Big words scare me, but occasionally I have to use them. In this case "personalised clustering" means that all the RSS feeds you subscribe to are - somehow, by some kind of magic - condensed into a more personalised list of article. So if Mr X decides to talk about his holiday, rather than his business (which is why you subscribed to his feed), you won't see those entries.

It's a good idea. Rabid RSS_readers like me whoc have dozens of not hundreds of feeds can easily get lost in the mire. It's called information overload, and is as much a problem for the RSS-generation as it is for anyone else. Too much stuff to read, not enough time to read it.

But there aren't many RSS readers that do filtering of RSS automatically. There's a review of one service here, which has led to this article, which proffers the following statement:

If 2005 was about Aggregation, then 2006 is all about Filtering.

Which may or may not be true. Personally I don't think that RSS has got enough into the mainstream publics' eye yet - despite some coverage from the media - to say that 2005 was about aggregation. Aggregation is still a 'now' thing and a 'future' thing for most websites and people.

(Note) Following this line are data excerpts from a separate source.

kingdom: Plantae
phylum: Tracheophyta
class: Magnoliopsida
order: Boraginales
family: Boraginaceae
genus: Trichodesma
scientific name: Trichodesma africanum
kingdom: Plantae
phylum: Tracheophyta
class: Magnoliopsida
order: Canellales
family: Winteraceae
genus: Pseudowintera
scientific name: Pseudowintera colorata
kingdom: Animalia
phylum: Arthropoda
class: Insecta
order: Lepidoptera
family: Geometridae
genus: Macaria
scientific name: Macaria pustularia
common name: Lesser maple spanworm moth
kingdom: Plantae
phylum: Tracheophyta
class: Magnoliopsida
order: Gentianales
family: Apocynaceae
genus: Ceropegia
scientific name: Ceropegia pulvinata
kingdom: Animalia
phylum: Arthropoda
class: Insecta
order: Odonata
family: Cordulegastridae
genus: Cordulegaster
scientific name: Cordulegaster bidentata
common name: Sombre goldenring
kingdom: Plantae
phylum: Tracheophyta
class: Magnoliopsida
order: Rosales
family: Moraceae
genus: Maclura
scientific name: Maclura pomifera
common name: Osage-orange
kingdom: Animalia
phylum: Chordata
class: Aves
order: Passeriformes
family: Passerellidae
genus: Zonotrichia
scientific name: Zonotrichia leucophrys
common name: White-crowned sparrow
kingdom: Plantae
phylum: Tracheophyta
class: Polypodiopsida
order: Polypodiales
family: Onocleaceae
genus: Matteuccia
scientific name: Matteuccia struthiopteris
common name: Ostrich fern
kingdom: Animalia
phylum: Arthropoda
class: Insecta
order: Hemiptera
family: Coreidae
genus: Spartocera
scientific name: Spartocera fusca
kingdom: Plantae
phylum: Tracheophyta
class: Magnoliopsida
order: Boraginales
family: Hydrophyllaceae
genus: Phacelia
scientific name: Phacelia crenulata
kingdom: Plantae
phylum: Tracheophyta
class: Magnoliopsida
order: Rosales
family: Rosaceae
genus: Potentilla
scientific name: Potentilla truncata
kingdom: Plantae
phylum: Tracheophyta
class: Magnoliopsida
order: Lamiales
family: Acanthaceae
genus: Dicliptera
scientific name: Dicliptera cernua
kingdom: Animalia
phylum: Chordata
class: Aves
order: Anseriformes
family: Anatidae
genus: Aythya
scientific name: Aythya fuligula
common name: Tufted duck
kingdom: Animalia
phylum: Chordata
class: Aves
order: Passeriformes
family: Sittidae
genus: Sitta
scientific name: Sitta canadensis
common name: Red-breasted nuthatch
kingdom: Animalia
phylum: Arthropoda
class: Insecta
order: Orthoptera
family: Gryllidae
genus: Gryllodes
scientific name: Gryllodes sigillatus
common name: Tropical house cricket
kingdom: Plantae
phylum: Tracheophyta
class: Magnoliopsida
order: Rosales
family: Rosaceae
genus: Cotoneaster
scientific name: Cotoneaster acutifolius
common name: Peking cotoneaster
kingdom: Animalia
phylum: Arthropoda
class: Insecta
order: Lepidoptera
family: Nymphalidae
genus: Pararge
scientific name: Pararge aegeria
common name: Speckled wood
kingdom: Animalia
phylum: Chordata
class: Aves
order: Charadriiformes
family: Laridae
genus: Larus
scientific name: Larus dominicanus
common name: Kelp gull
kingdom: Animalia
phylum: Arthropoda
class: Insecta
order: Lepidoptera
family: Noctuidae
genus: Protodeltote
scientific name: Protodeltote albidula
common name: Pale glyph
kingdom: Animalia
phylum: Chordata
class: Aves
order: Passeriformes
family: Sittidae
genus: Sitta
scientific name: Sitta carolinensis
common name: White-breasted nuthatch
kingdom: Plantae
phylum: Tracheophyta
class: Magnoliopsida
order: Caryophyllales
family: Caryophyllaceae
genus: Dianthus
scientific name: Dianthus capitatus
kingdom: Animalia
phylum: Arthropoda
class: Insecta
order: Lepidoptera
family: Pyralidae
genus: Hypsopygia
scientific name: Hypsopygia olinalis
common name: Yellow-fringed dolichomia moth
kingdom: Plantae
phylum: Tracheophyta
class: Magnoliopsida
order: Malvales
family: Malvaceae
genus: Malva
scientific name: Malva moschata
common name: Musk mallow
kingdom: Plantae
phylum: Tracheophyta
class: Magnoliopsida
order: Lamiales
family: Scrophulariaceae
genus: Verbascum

But, filtering will become increasingly improtant as the number of RSS feeds multiplies. Because of the way the technology works (readonly, end-to-end, user controls the feed method) we won't see the influx of spam that led to the dirtying of email. But still, what are we to do with all these articles?

A few thoughts:

- Allow subscription to feeds based on tags, categories or keywords. The new Wiblog system has RSS feeds for each (individual) tag as well as a general RSS feed. That, of course, depends on the author assigning the right tags, putting the article in the right category, or including the right keywords. But the idea of customisable feeds appeals to me greatly - partly because it saves bandwidth if subscribers only download the content they want and not extraneous stuff.

- Filtering based on keywords. This does the filtering at the reed reader end, so still downloads all articles. I guess this would be easier to implement, but definitely not a cast-iron way of getting exactly what you want.

- Subscriber-enabled ranking of articles. This way would allow the subscriber to rank any articles based on how much they are relevent to what they want, or how much they enjoyed them. The feed reader would then scour the higher-ranked artickes for keywords and use that to automatically build lists of keywords for that subscriber that could then be used to filter future articles. This, of course, depends on subscribers rating articles - the more articles that are rated, the more exact the filtering will become. Think of it like a artificial intelligence RSS spam filter.

- Time-based keyword filtering. This is a little harder to explain. Imagine that the feed reader could tell how long the subscriber spent reading each article. Depending on the time spent reading and the length of the article, the system would figure out which articles the subscriber enjoyed or found more useful. Actually, that's a stupid idea: I leave my feed reader open all day.

Hmm. It's an interesting topic. Do you have any more ideas?